“Buat apa kalian berkumpul, mau minta warisan? Kalian ‘kan tahu, Emak tak punya apa-apa.”
Kedua bola mata Emak berkaca-kaca. Ada samudera bening menggantung di sudut matanya. Aku masih mematung di pinggir pintu kayu, menunggu bulir itu jatuh. Sementara dadaku menahan gemuruh. Sepiring nasi di hadapannya tak disentuhnya sama sekali.
“Apakah menunggu Emak meninggal dulu, baru kalian mau menjenguk Emak?”
Ucapan Emak makin membuat dadaku sesak. Aku tak berniat menjawabnya, karena bila sudah seperti ini, Emak pasti tak ingin dibantah. Sementara di ruang tamu, ketiga abangku juga berkumpul. Ya, aku, Bang Ali, Bang Bambang, dan Bang Cahyo sama-sama pulang saat mendengar kabar Emak sudah tua dan sakit-sakitan.
Aku pun diutus ketiga abangku untuk membujuk Emak, karena memang akulah anak kesayangannya. Bukannya membeda-bedakan anak, hanya saja karena aku anak terakhir, jadi Emak sedikit memanjakanku. Namun, Emak tetap sayang dengan kami semua.
Semasa kecil kami hanya tinggal bersama Emak. Bapak menikah lagi dengan janda kaya saat usiaku baru tiga tahun. Kehidupan kami sangat memprihatinkan, apalagi Emak harus merangkap menjadi ibu sekaligus bapak. Penghasilannya sebagai buruh di ladang orang hanya cukup untuk makan dan uang sekolah kami berempat. Beruntung, aku dan ketiga abangku bisa tamat SMA berkat kerja keras Emak.

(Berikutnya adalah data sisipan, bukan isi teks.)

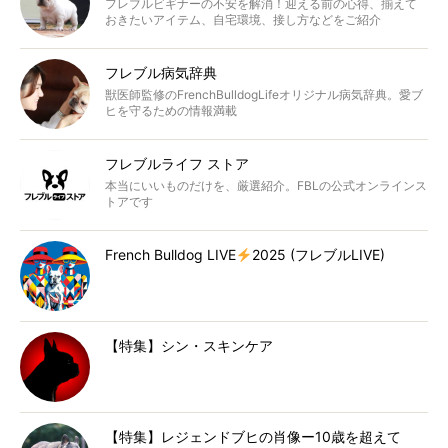
フレブルビギナーの不安を解消！迎える前の心得、揃えて
おきたいアイテム、自宅環境、接し方などをご紹介
フレブル病気辞典
獣医師監修のFrenchBulldogLifeオリジナル病気辞典。愛ブ
ヒを守るための情報満載
フレブルライフ ストア
本当にいいものだけを、厳選紹介。FBLの公式オンラインス
トアです
French Bulldog LIVE
2025 (フレブルLIVE)
【特集】シン・スキンケア
【特集】レジェンドブヒの肖像ー10歳を超えて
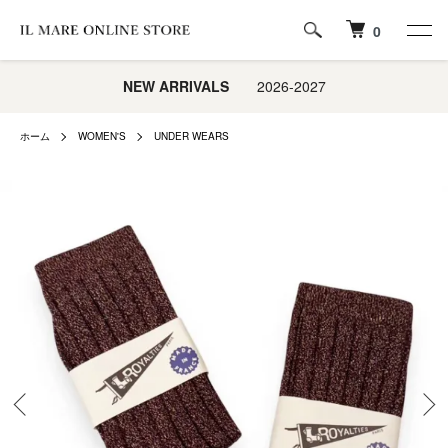
0
NEW ARRIVALS
2026-2027
ホーム
WOMEN'S
UNDER WEARS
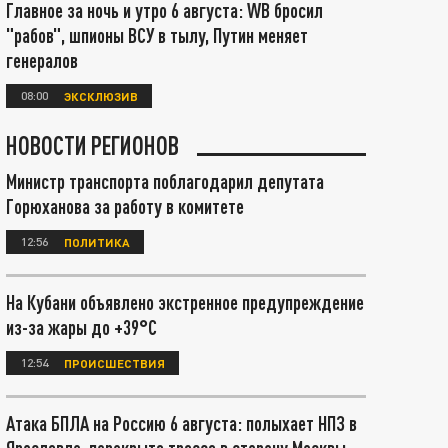
Главное за ночь и утро 6 августа: WB бросил
"рабов", шпионы ВСУ в тылу, Путин меняет
генералов
08:00
ЭКСКЛЮЗИВ
НОВОСТИ РЕГИОНОВ
Министр транспорта поблагодарил депутата
Горюханова за работу в комитете
12:56
ПОЛИТИКА
На Кубани объявлено экстренное предупреждение
из-за жары до +39°С
12:54
ПРОИСШЕСТВИЯ
Атака БПЛА на Россию 6 августа: полыхает НПЗ в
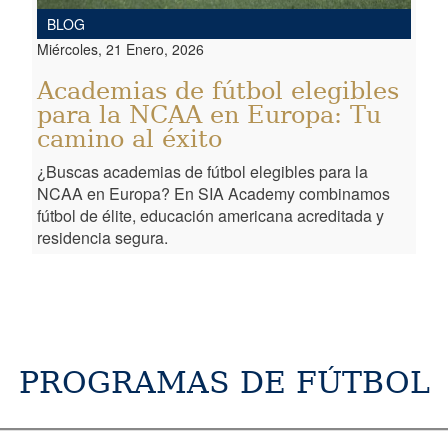
BLOG
Miércoles, 21 Enero, 2026
Academias de fútbol elegibles
para la NCAA en Europa: Tu
camino al éxito
¿Buscas academias de fútbol elegibles para la
NCAA en Europa? En SIA Academy combinamos
fútbol de élite, educación americana acreditada y
residencia segura.
PROGRAMAS DE FÚTBOL
PROGRAMAS
EDAD
FECHA
INFORMACIÓN
RESERVA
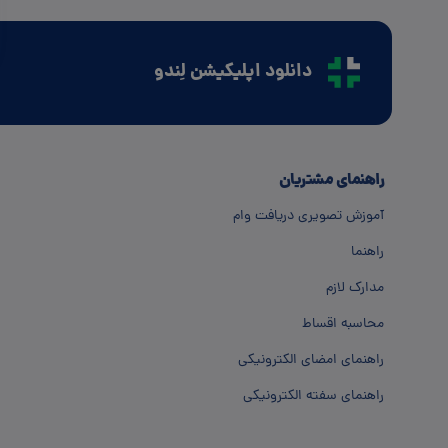
دانلود اپلیکیشن لِندو
راهنمای مشتریان
آموزش تصویری دریافت وام
راهنما
مدارک لازم
محاسبه اقساط
راهنمای امضای الکترونیکی
راهنمای سفته الکترونیکی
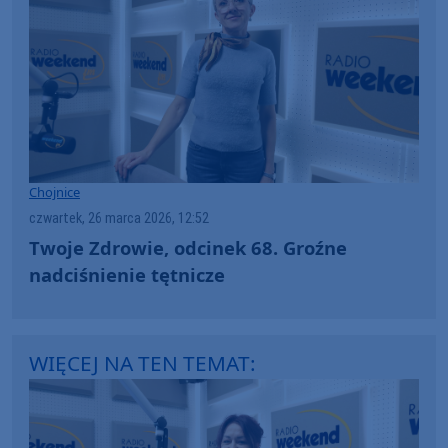
Chojnice
czwartek, 26 marca 2026, 12:52
Twoje Zdrowie, odcinek 68. Groźne
nadciśnienie tętnicze
WIĘCEJ NA TEN TEMAT:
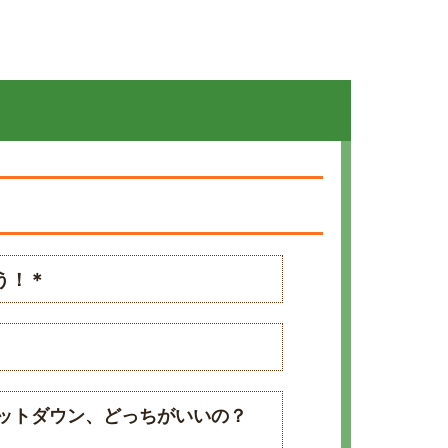
う！＊
ャットダウン、どっちがいいの？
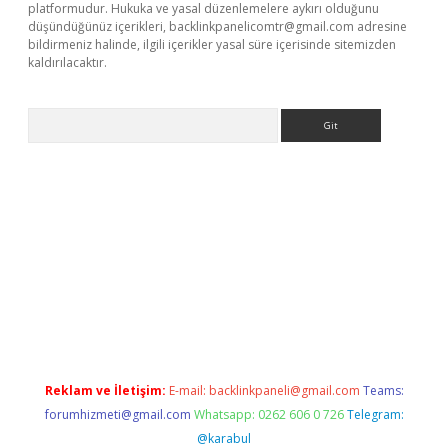
platformudur. Hukuka ve yasal düzenlemelere aykırı olduğunu
düşündüğünüz içerikleri,
backlinkpanelicomtr@gmail.com
adresine
bildirmeniz halinde, ilgili içerikler yasal süre içerisinde sitemizden
kaldırılacaktır.
Arama
sino
Reklam ve İletişim:
E-mail:
backlinkpaneli@gmail.com
Teams:
forumhizmeti@gmail.com
Whatsapp: 0262 606 0 726
Telegram:
@karabul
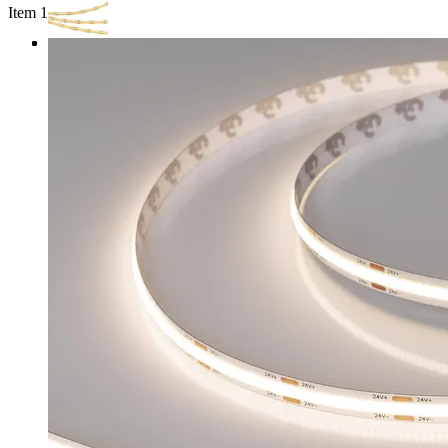
Item 1 of 3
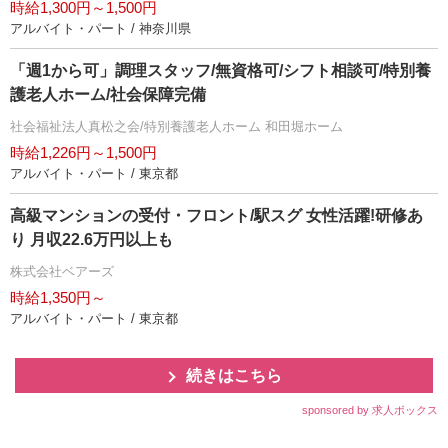
時給1,300円～1,500円
アルバイト・パート / 神奈川県
「週1から可」調理スタッフ/無資格可/シフト相談可/特別養
護老人ホーム/社会保障完備
社会福祉法人真松之会/特別養護老人ホーム 和田堀ホーム
時給1,226円～1,500円
アルバイト・パート / 東京都
高級マンションの受付・フロント/駅スグ 女性活躍!研修あ
り 月収22.6万円以上も
株式会社ベアーズ
時給1,350円～
アルバイト・パート / 東京都
続きはこちら
sponsored by 求人ボックス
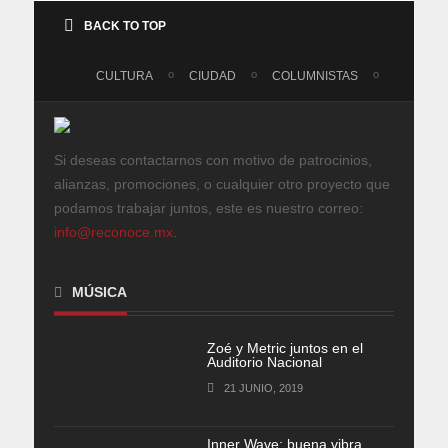
BACK TO TOP
CULTURA
CIUDAD
COLUMNISTAS
Si deseas contactarnos con motivo de patrocinios,
alianzas, promociones, o cualquier otro proyecto que
podamos trabajar juntos, este es nuestro correo:
info@reconoce.mx
.
MÚSICA
Zoé y Metric juntos en el
Auditorio Nacional
21 JUNIO, 2019
Inner Wave: buena vibra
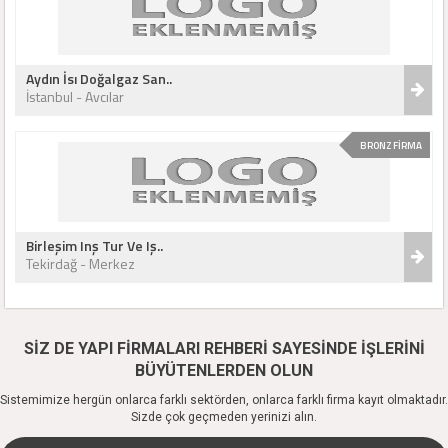
Aydın İsı Doğalgaz San..
İstanbul - Avcılar
BRONZ FİRMA
Birleşim Inş Tur Ve Iş..
Tekirdağ - Merkez
SİZ DE YAPI FİRMALARI REHBERİ SAYESİNDE İŞLERİNİ
BÜYÜTENLERDEN OLUN
Sistemimize hergün onlarca farklı sektörden, onlarca farklı firma kayıt olmaktadır.
Sizde çok geçmeden yerinizi alın.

Kini, Emak sedang marah. Namun, marahnya bukan karena kami nakal atau tak mau dinasihati seperti dulu, tetapi karena Emak merasa ditelantarkan oleh anak-anaknya. Emak memang hanya tinggal sendirian. Meski memiliki empat putra, satu per satu anak Emak pergi merantau. Ketiga abangku telah berkeluarga, sementara aku sebentar lagi juga akan menikah. Kesibukan pekerjaan telah membuat kami jarang mengunjungi Emak.